Same weights used at every step (weight sharing).
JSON Configuration
{
"layers": [
{"type": "dense", "activation": "leaky_relu", "input_height": 512, "output_height": 512},
{"type": "rnn", "input_size": 64, "hidden_size": 64, "seq_length": 8},
{"type": "dense", "activation": "sigmoid", "input_height": 512, "output_height": 2}
]
}
Input size 512 = 8 sequence × 64 features. Output is also 8 × 64 = 512.
Go Code Example
// RNN: 64 input features, 64 hidden size, batch size 1, sequence length 8
layer := nn.InitRNNLayer(64, 64, 1, 8)
Parameters
| Parameter | Description |
|---|---|
input_size |
Size of input features at each time step |
hidden_size |
Size of the hidden state |
seq_length |
Length of input sequences |
Complete GPU Test Example
This example creates a network with each layer type and tests CPU vs GPU parity:
package main
import (
"fmt"
"math/rand"
"github.com/openfluke/loom/nn"
)
func main() {
// Define network with Dense layers
config := `{
"id": "gpu_test",
"batch_size": 1,
"grid_rows": 1,
"grid_cols": 1,
"layers_per_cell": 3,
"layers": [
{"type": "dense", "activation": "leaky_relu", "input_height": 2048, "output_height": 2048},
{"type": "layer_norm", "norm_size": 2048, "epsilon": 1e-5},
{"type": "dense", "activation": "sigmoid", "input_height": 2048, "output_height": 10}
]
}`
network, _ := nn.BuildNetworkFromJSON(config)
network.BatchSize = 1
network.InitializeWeights()
// Create random input
input := make([]float32, 2048)
for i := range input {
input[i] = rand.Float32()*2 - 1
}
// CPU forward pass
network.GPU = false
cpuOutput, cpuTime := network.Forward(input)

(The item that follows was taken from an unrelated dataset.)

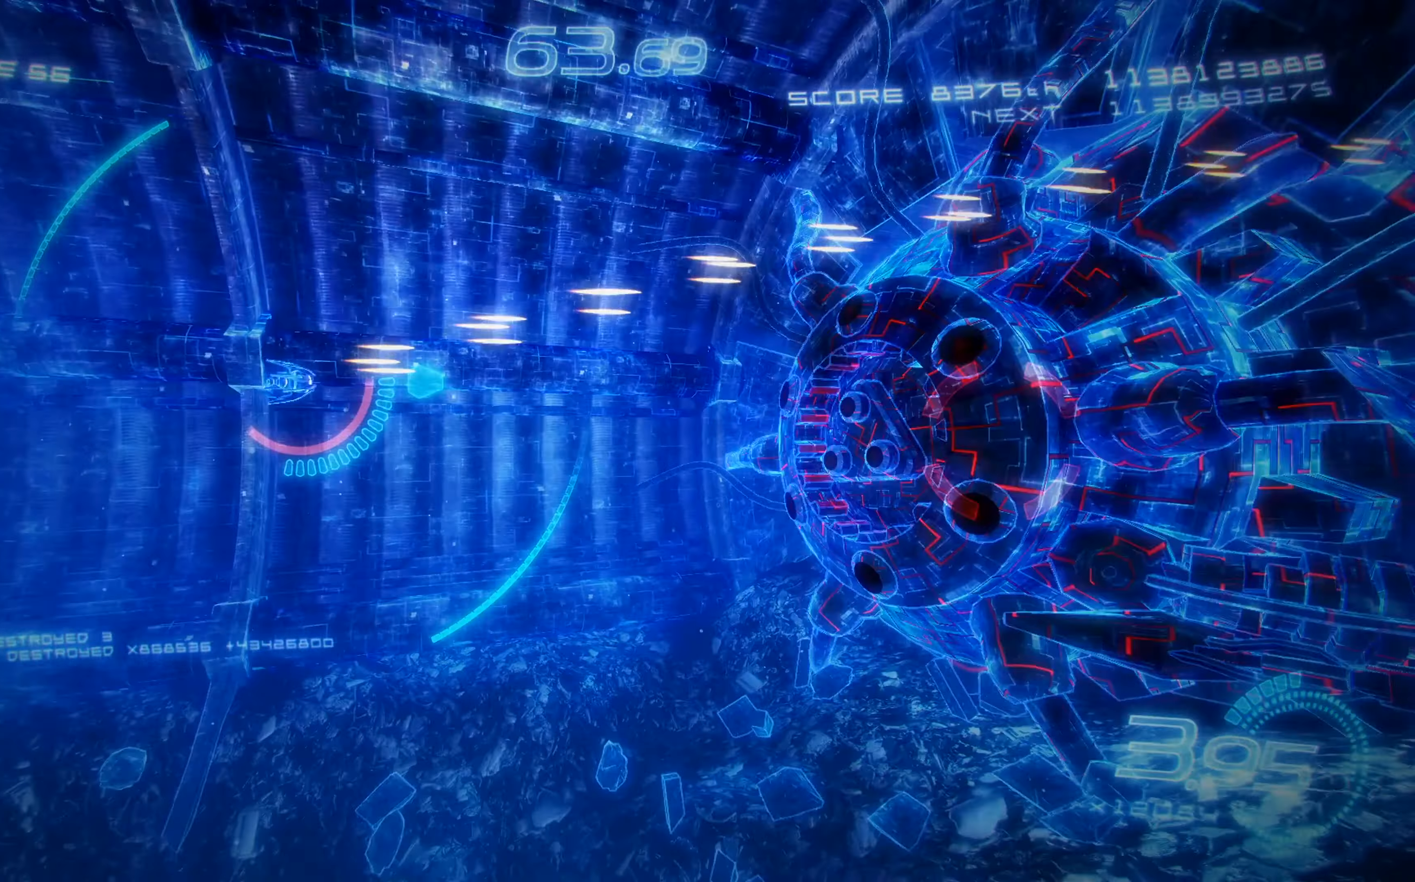
{"buttons": ["X", "R2", "DPAD_DOWN"], "left_stick": "center", "events": []}
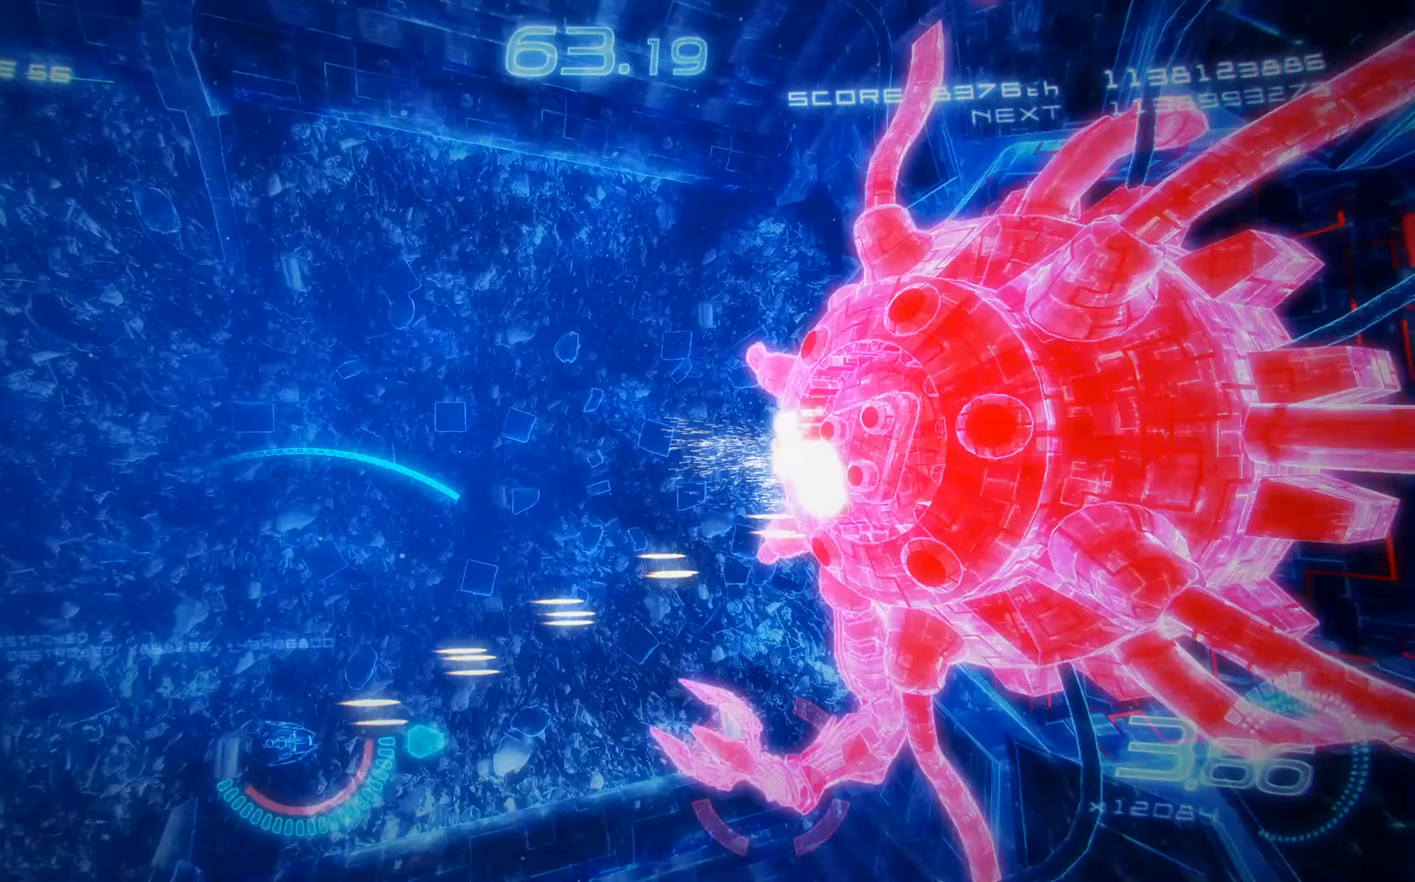
{"buttons": ["X", "DPAD_UP", "DPAD_RIGHT"], "left_stick": "center", "events": [[83, "DPAD_RIGHT", "down"], [100, "DPAD_DOWN", "up"], [200, "DPAD_UP", "down"], [250, "R2", "up"]]}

fmt.Printf("CPU: %v\n", cpuTime)
// GPU forward pass
network.GPU = true
network.WeightsToGPU()
gpuOutput, gpuTime := network.Forward(input) // Same API, uses GPU
fmt.Printf("GPU: %v (%.2fx speedup)\n", gpuTime, float64(cpuTime)/float64(gpuTime))
// Verify parity
maxError := 0.0
for i := range cpuOutput {
if diff := abs(cpuOutput[i] - gpuOutput[i]); diff > maxError {
maxError = diff
}
}
fmt.Printf("Max error: %e\n", maxError)
network.ReleaseGPUWeights()
}
func abs(x float32) float64 {
if x < 0 { return float64(-x) }
return float64(x)
}
Summary
| Layer | Use Case | GPU Benefit |
|---|---|---|
| Dense | General transformations | High (matrix multiply) |
| LayerNorm | Training stability | Medium |
| RMSNorm | LLM normalization | Medium |
| Softmax | Probabilities | Medium |
| Conv1D | Sequence patterns | High |
| Conv2D | Image patterns | Very High |
| SwiGLU | LLM activations | High |
| RNN | Sequential memory | Medium |
All layers support backward pass for training with gradient computation on GPU.